**Task:** For this exercise, retype every record below exactly and keep the pictures out.

**Records for this task:**
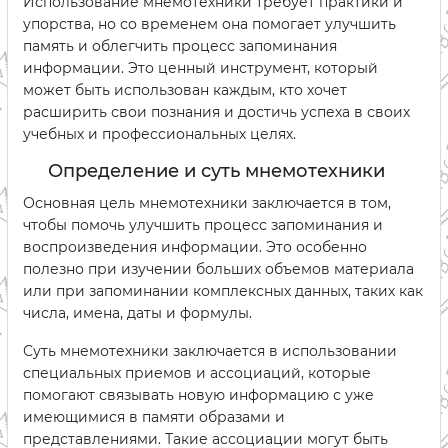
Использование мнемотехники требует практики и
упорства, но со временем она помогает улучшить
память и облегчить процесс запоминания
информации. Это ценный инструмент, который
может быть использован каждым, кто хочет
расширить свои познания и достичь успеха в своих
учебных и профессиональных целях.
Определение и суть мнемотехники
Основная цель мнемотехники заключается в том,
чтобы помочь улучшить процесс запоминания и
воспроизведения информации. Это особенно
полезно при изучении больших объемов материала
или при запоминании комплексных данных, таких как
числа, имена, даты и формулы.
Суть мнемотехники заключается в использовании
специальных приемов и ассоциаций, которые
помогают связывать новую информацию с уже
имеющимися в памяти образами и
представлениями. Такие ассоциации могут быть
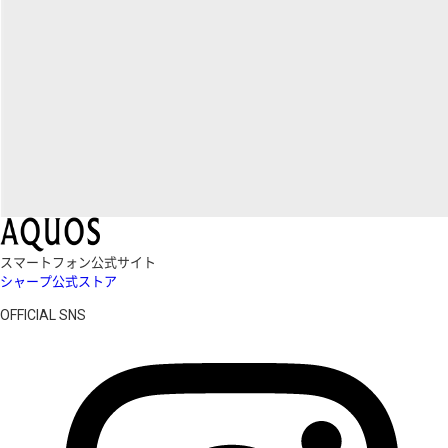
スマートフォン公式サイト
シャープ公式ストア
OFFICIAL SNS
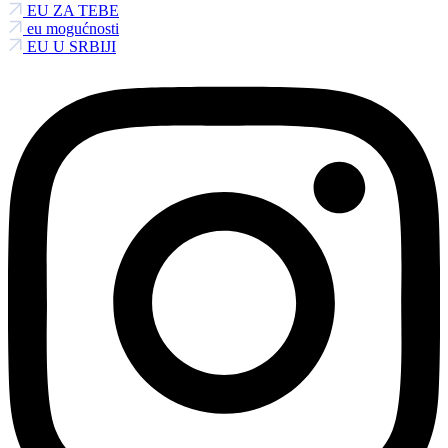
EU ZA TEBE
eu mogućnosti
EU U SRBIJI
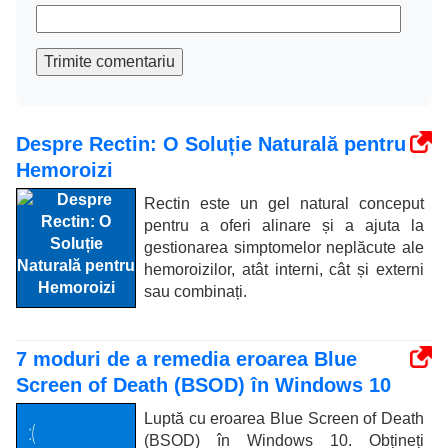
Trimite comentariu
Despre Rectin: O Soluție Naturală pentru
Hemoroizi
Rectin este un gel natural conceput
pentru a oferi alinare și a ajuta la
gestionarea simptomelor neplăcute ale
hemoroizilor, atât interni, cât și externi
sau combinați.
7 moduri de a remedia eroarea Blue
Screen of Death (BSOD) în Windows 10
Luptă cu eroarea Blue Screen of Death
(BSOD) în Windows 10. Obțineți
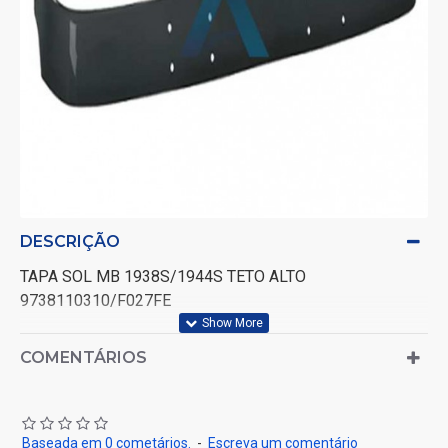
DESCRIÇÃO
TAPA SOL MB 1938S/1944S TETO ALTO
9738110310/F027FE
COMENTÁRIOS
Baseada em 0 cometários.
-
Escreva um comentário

**Answer for this exercise:**
Использование мнемотехники требует практики и
упорства, но со временем она помогает улучшить
память и облегчить процесс запоминания
информации. Это ценный инструмент, который
может быть использован каждым, кто хочет
расширить свои познания и достичь успеха в своих
учебных и профессиональных целях.
Определение и суть мнемотехники
Основная цель мнемотехники заключается в том,
чтобы помочь улучшить процесс запоминания и
воспроизведения информации. Это особенно
полезно при изучении больших объемов материала
или при запоминании комплексных данных, таких как
числа, имена, даты и формулы.
Суть мнемотехники заключается в использовании
специальных приемов и ассоциаций, которые
помогают связывать новую информацию с уже
имеющимися в памяти образами и
представлениями. Такие ассоциации могут быть
スマートフォン公式サイト
シャープ公式ストア
OFFICIAL SNS
EU ZA TEBE
eu mogućnosti
EU U SRBIJI
Trimite comentariu
Despre Rectin: O Soluție Naturală pentru
Hemoroizi
Rectin este un gel natural conceput
pentru a oferi alinare și a ajuta la
gestionarea simptomelor neplăcute ale
hemoroizilor, atât interni, cât și externi
sau combinați.
7 moduri de a remedia eroarea Blue
Screen of Death (BSOD) în Windows 10
Luptă cu eroarea Blue Screen of Death
(BSOD) în Windows 10. Obțineți
DESCRIÇÃO
TAPA SOL MB 1938S/1944S TETO ALTO
9738110310/F027FE
COMENTÁRIOS
Baseada em 0 cometários.
-
Escreva um comentário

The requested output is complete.